╭─ Task data
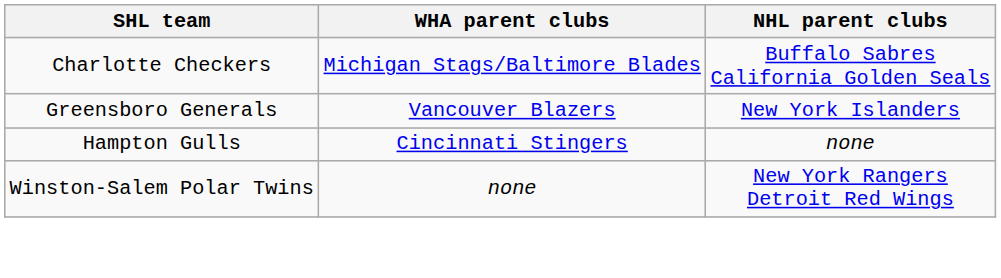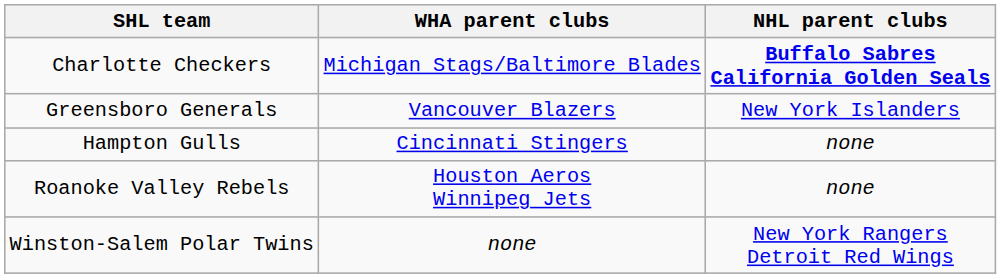Charlotte Checkers | NHL parent clubs: normal -> bold
+ row: Roanoke Valley Rebels | Houston Aeros Winnipeg Jets | none
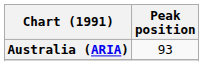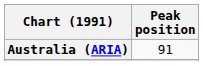Australia (ARIA) | Peak position: 93 -> 91
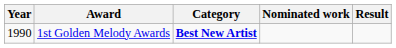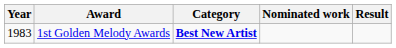1st Golden Melody Awards | Year: 1990 -> 1983
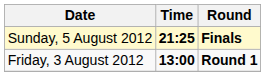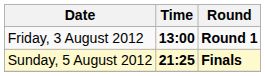rows swapped: Friday, 3 August 2012 <-> Sunday, 5 August 2012
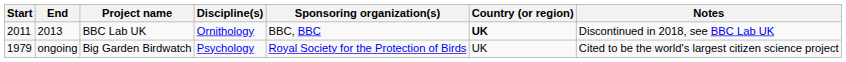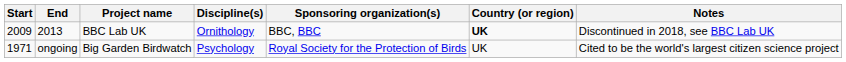2013 | Start: 2011 -> 2009
ongoing | Start: 1979 -> 1971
╰─
What to produce:
Rewrite the lines above, replacing "Start" with "Begin" everywhere and leaving everything else unchanged. Leave the pictures out of your answer.

The solution:
Charlotte Checkers | NHL parent clubs: normal -> bold
+ row: Roanoke Valley Rebels | Houston Aeros Winnipeg Jets | none
Australia (ARIA) | Peak position: 93 -> 91
1st Golden Melody Awards | Year: 1990 -> 1983
rows swapped: Friday, 3 August 2012 <-> Sunday, 5 August 2012
2013 | Begin: 2011 -> 2009
ongoing | Begin: 1979 -> 1971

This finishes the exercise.